Excerpt:
___
Update 9/22/99
Dawson City, NWT

By Michael Slade

Upon arrival back at the Downtown Hotel,we met Dick for dinner, and after proving 'worthy' with some witty and introspective conversation, the
entourage moved into the Sourdough Saloon to meet our destiny and partake of the Sourtoe Cocktail Society induction ceremonies!!

I dashed to my room to grab the cameras and when I got to the Saloon the 'Captain' (Dick) had taken his place of honor and had all of the accoutrements decorating the corner table.

Dick was wearing a riverboat captain's hat and had spread out in front of him several certificates and a logbook of all the previous Sourtoe Cocktail inductees. Laying on top of one of the certificates was a pile of rock salt and sitting next to it was the blackened shriveled pickled toe that was to eventually find it's place resting on our upper lips.

Maybe I'm getting too poetic writing about our experience in the Sourdough Saloon, but as the ceremony progressed it took on a surreal atmosphere. We all realized that this was indeed an actual human toe and that it had been attached at one time to a living breathing, and assumedly walking human being.

Over the years that the ritual has been enacted, several toes have been lost, stolen and in fact swallowed by those wishing to drink the petrified cocktail. Standing by in a small glass jar packed in it's own rock salt is the Sour Foot (which is actually 5 toes), the second-string toe if you will, incase the starting toe disappears.

Dick recited the oath of the Sourtoe Cocktail and Jim bellied up to the bar.
After the mantra was recited, in plopped the toe into a glass of "the best
damn Brandy the place could provide". Before you could count to three Jim
had the brandy down his throat and the toe resting on his lips. Maybe Dick
couldn't get a good look at it, and maybe he was just milking the experience, but it was a few seconds before Dick said it was official and let Jim lower the glass.

Andrew was next, the same ritual followed, and the toe was dropped into his glass of Yukon Jack, the traditional beverage for the Sourtoe Cocktail. Up
went the glass and down it came; only the toe wasn't in the bottom. Andrew
had it grasped firmly in his teeth and let out a primal growl and shook his
head triumphantly.

Finally it was my turn to join the ranks, and my drink was poured. I don't drink alcohol, and respecting my beliefs, Dick allowed me to partake of the Cocktail using Coke instead of Yukon Jack. I didn't think I'd be able to drink the entire glass in one shot, so I took a healthy sip so that the actual toast wouldn't take as long.

The oath was recited and in went the toe. As black as the toe was it was difficult to see swimming in my Coke. I wondered if I was dreaming when I saw it sitting at the bottom of the glass. I grasped the glass and thought I must be crazy and started to drink. I sipped the Coke through my lips, parted just enough to allow the liquid in and keep the toe out. I wasn't going to let that ugly thing enter my mouth and risk gagging on it or even swallowing it whole.
___
Short exercise A: Reproduce word for word the passage of the Sourtoe Cocktail account that begins with "The oath was" and ends with "swallowing it whole.".
Short exercise B: In the Sourtoe Cocktail account, how many toes does the Sour Foot actually consist of?
The lines that follow have no connection to the text above.

Supplied information:
___
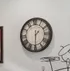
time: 1:30
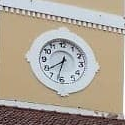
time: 7:32
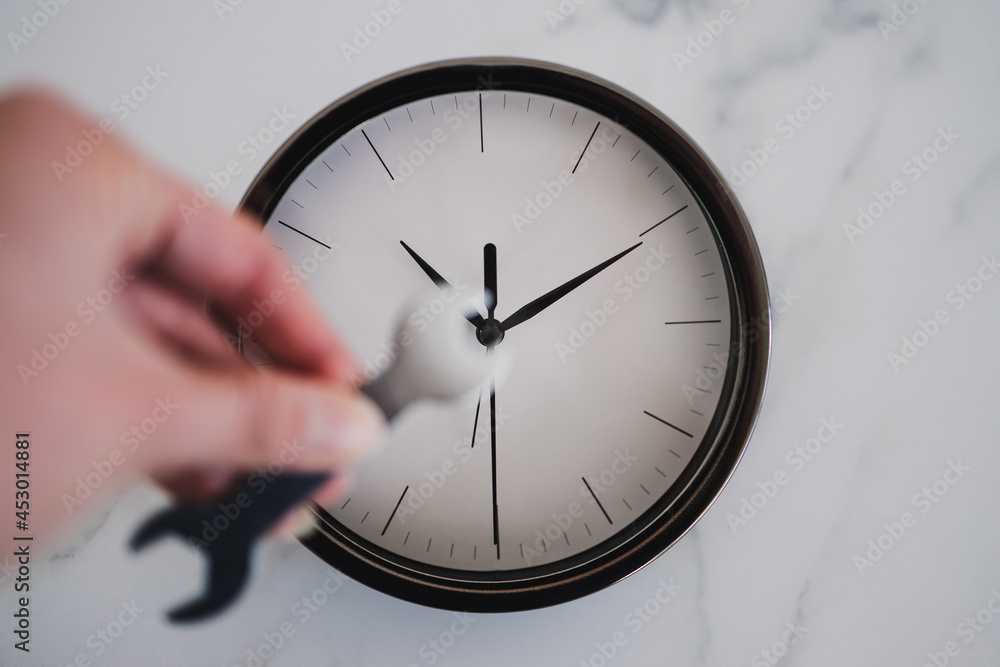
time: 12:10
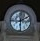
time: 6:10
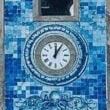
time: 12:05
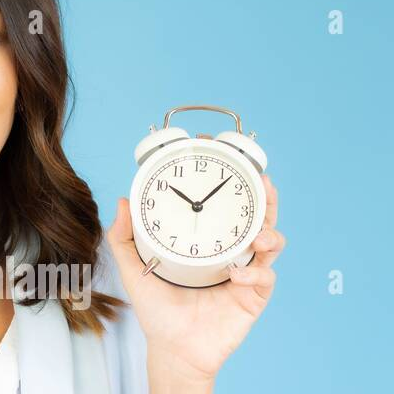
___
Task response A:
The oath was recited and in went the toe. As black as the toe was it was difficult to see swimming in my Coke. I wondered if I was dreaming when I saw it sitting at the bottom of the glass. I grasped the glass and thought I must be crazy and started to drink. I sipped the Coke through my lips, parted just enough to allow the liquid in and keep the toe out. I wasn't going to let that ugly thing enter my mouth and risk gagging on it or even swallowing it whole.

Task response B: Five toes.